At that point, Vitti said, the funds would come with a lot of flexibility. They could support “teacher salaries, facility improvements, and operational costs, such as transportation, which restricted federal and state grants cannot” be used for.

The first year that revenue from the operating debt millage could shift back to DPSCD would be 2032, but this would depend on tax collection rates, future growth in property values, and interest rates, Vitti said.

In the short-term, the increased millage “will allow the district to pay off its legacy debt faster — and then fund the district at the highest amount locally,” he said.

That legacy debt can be traced back to the school district’s split from Detroit Public Schools in 2016, when the Michigan Legislature created the Detroit Public Schools Community District to operate the city’s public schools.

State lawmakers intervened when the district was facing crippling debt and potential bankruptcy due to years of financial turmoil and economic instability in the city. Periods of mayoral control of the district and emergency state management further destabilized the district’s finances.
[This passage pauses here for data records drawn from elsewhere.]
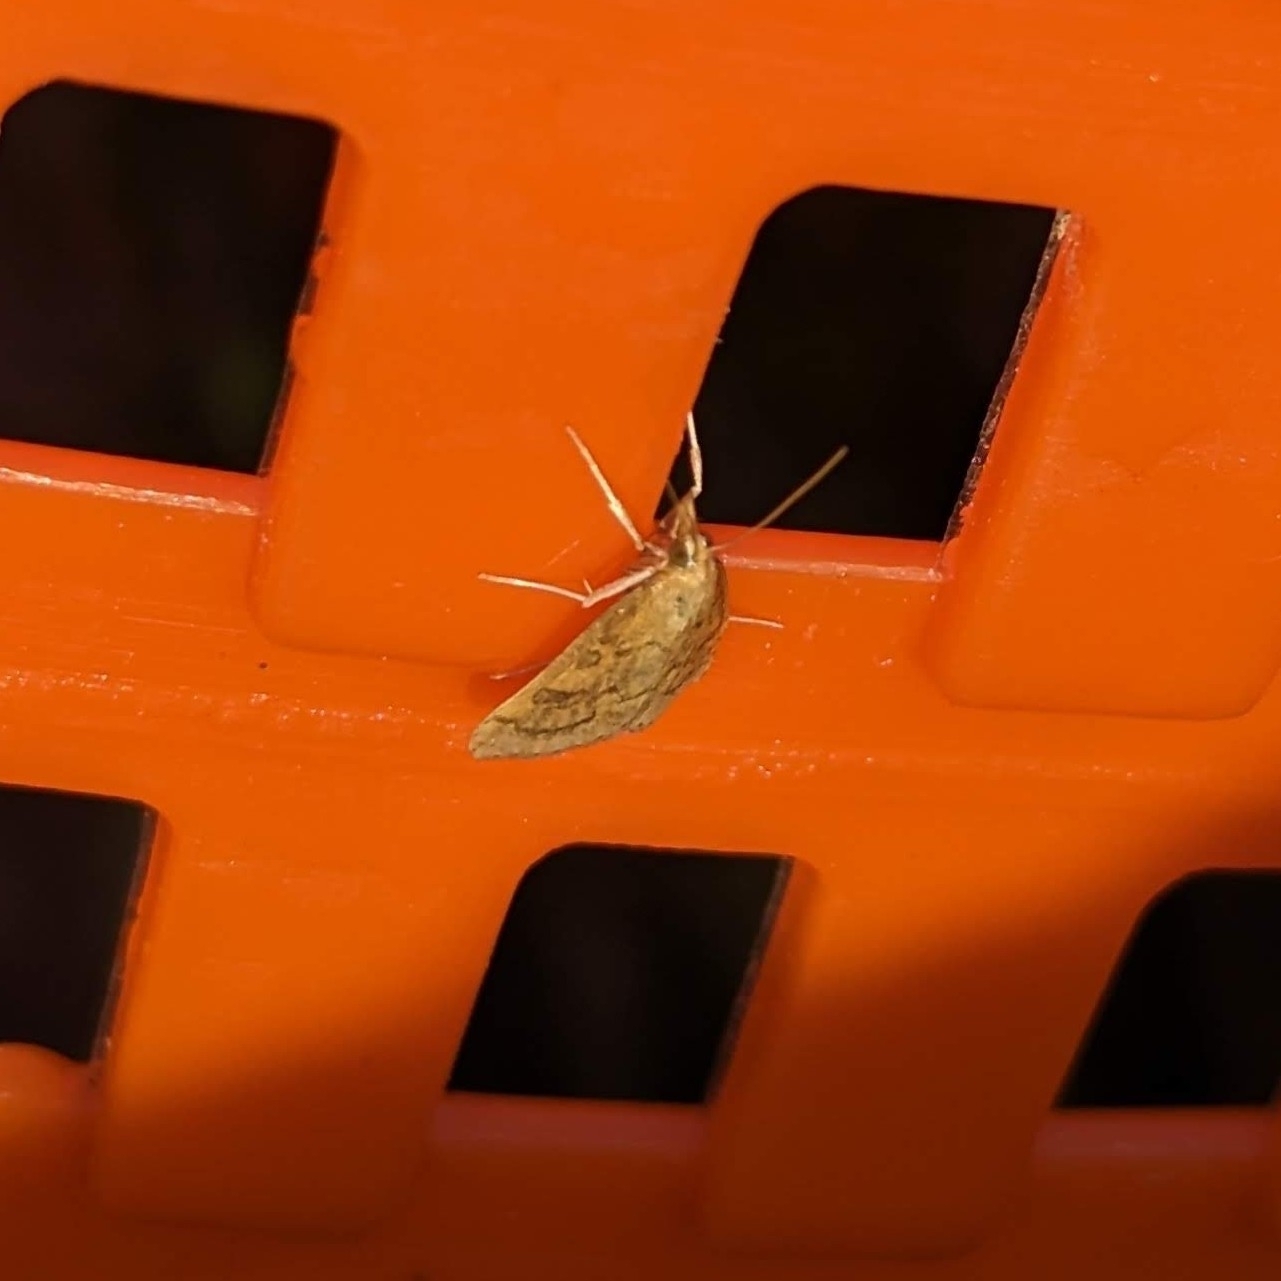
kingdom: Animalia
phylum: Arthropoda
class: Insecta
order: Lepidoptera
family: Crambidae
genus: Udea
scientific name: Udea rubigalis
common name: Celery leaftier moth
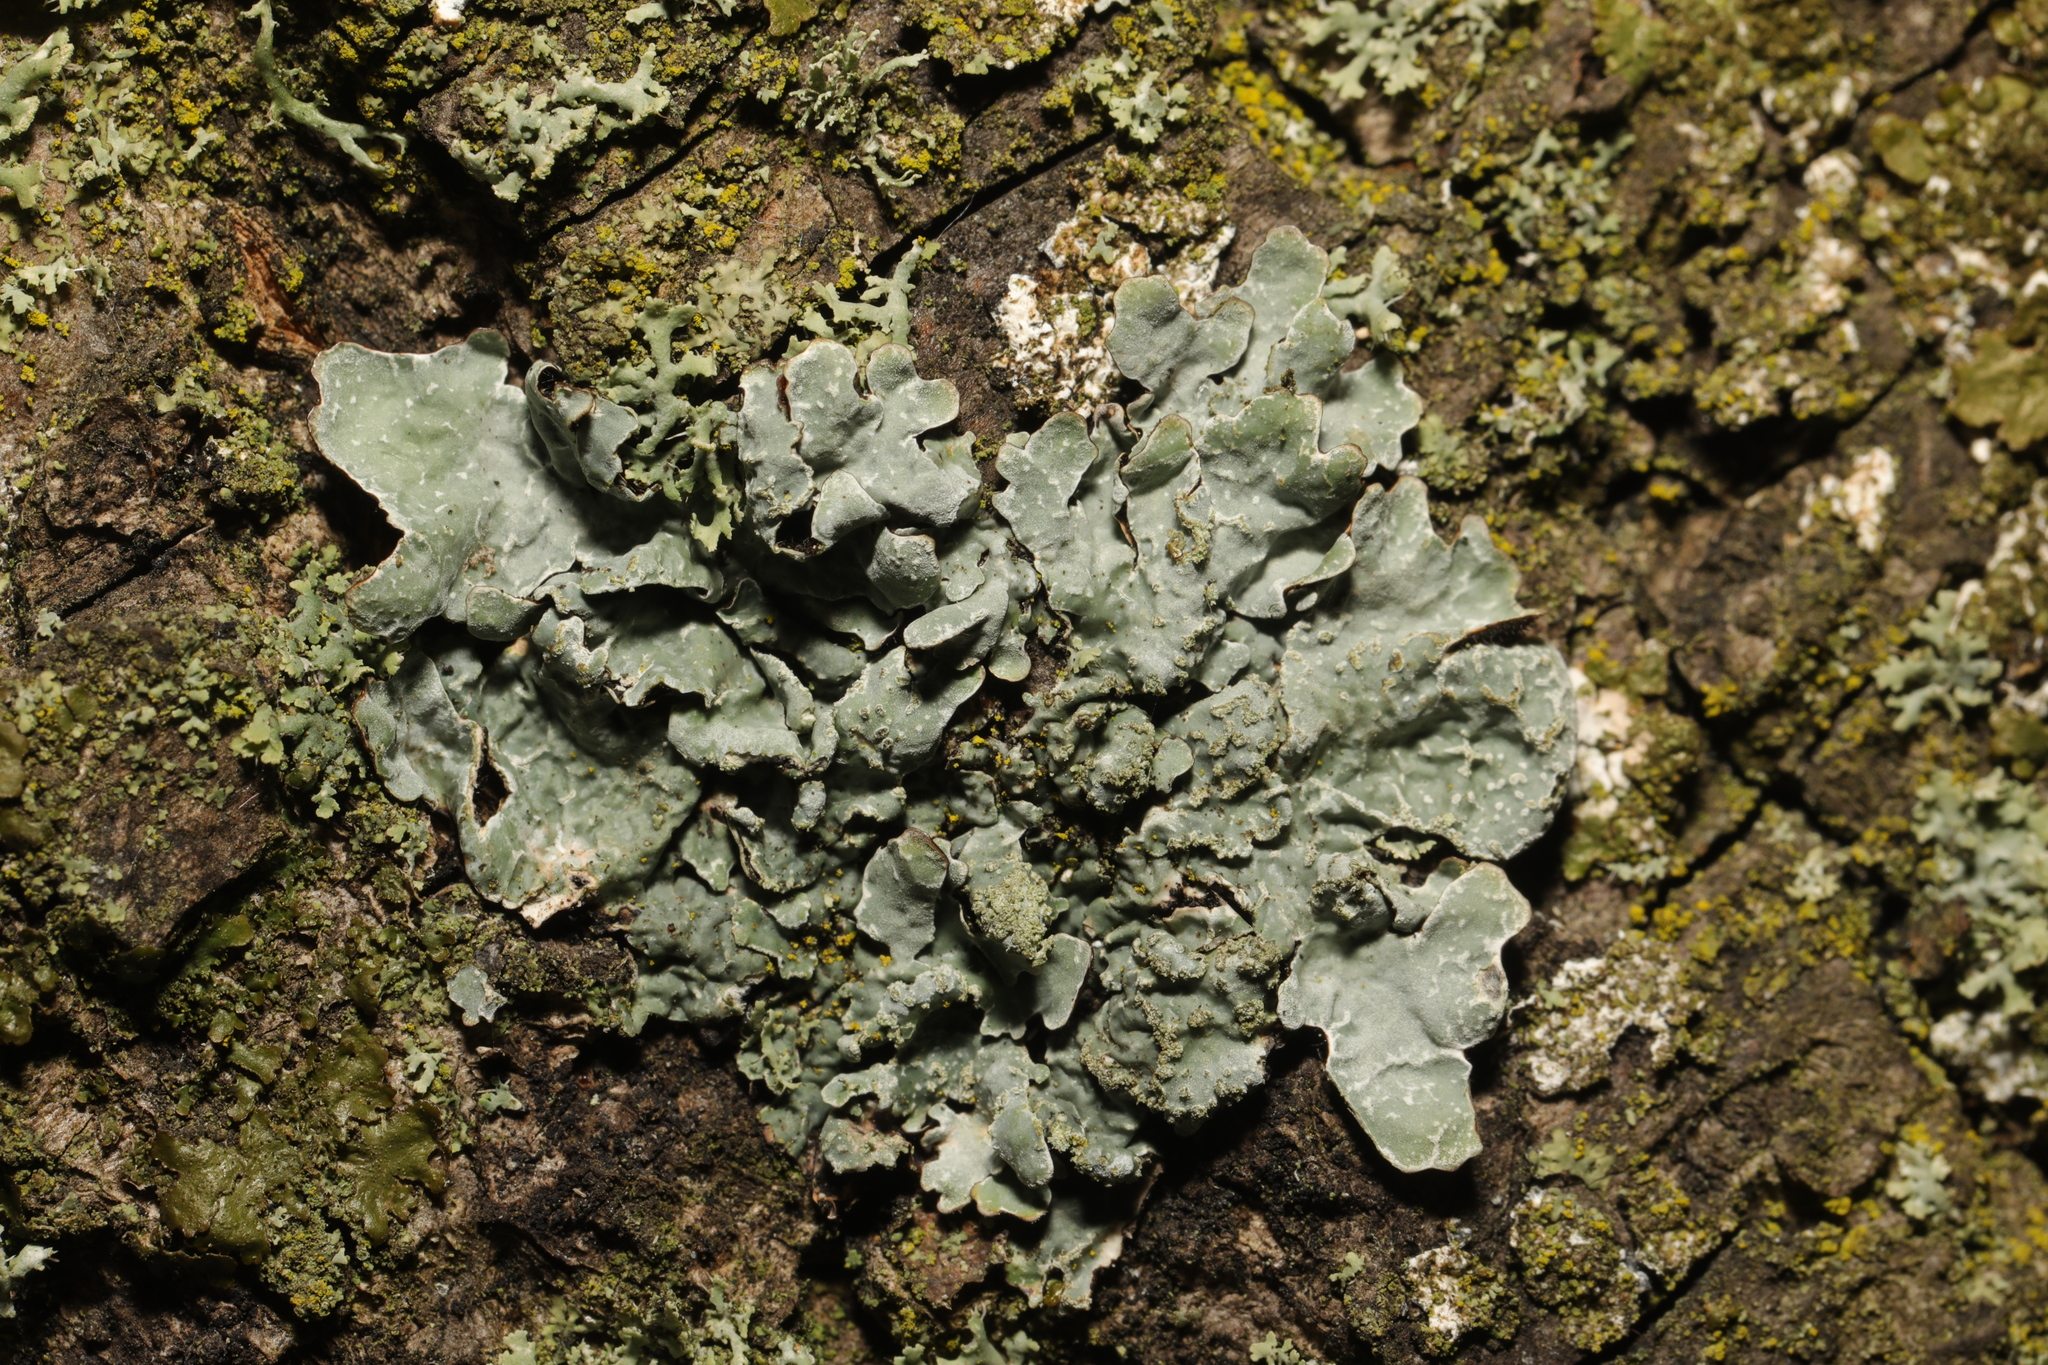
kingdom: Fungi
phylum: Ascomycota
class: Lecanoromycetes
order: Lecanorales
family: Parmeliaceae
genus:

When the legislature stepped in, the old Detroit Public Schools became an entity solely to collect taxes and pay down the district’s debt.

DPSCD, meanwhile, became the operator of Detroit schools and began receiving its foundation allowance, or per-pupil funding, from the state. This structure differs from other districts, which use a combination of local property taxes and state funding. Once the old DPS entity pays off its debt, DPSCD funding would be made up of the same combination.

Over the coming weeks, the district is hosting several information sessions about Proposal S.

For his part, Vitti points to several benchmarks that he said show the district has turned the corner from the days of economic uncertainty, such as consecutive years of clean audits and no financial penalties, the reduction of state and federal oversight, and a rebound in student achievement after the pandemic.

Phillip Caldwell, a school finance expert at Eastern Michigan University, emphasized a point that district officials often make: that DPSCD is not equitably funded compared with other districts. So “any additional resourcing to DPSCD will be significant because it’s something that they don’t have.”

In other words, he said, the passage of Proposal S is integral to the district’s financial stability.

Caldwell said the district’s use of federal COVID relief money on facilities speaks to some of the dire needs facing Detroit public schools.

With those funds no longer available, he said, Proposal S is a message to voters that “we’re not going to have that again, and so how do we try to backfill some of our needs in the interim — until we get maybe a larger plate.”

During a recent school board meeting, DPSCD board member Sherry Gay-Dagnogo said she has spoken with community members about their confusion surrounding Proposal S, and emphasized that it is not a tax on residents.

“This is a tax to business owners to help fill in the gap,” she told Chalkbeat. “And it’s important, because if you look at $10 million lost in revenue every year over the next 10 years, it would be close to $225 million.”

Proposal S is one tool to help make the district more financially viable, but Gay-Dagnogo said it still falls short compared with the funding other districts can tap.

School officials are clear-eyed about the need for bigger systemic change to help the city’s vulnerable kids.

More than 80% of DPSCD students qualify for free or reduced lunch, and advocates say that concentration of poverty among Detroit students must be considered when devising funding formulas.

“The state needs to implement a new funding formula that ensures equal and equitable funding for students,” Vitti said.

He pointed to several solutions: “This can be done by increasing per pupil funding to the highest local per pupil amount that a district currently funds through higher local tax value and/or shifting to a weighted student formula. The other strategy is to create greater flexibility with federal and state grant funding.”

The district is restricted in how it can spend federal and state funds. For now, one part of the solution, as school officials see it, will come from the passage of Proposal S.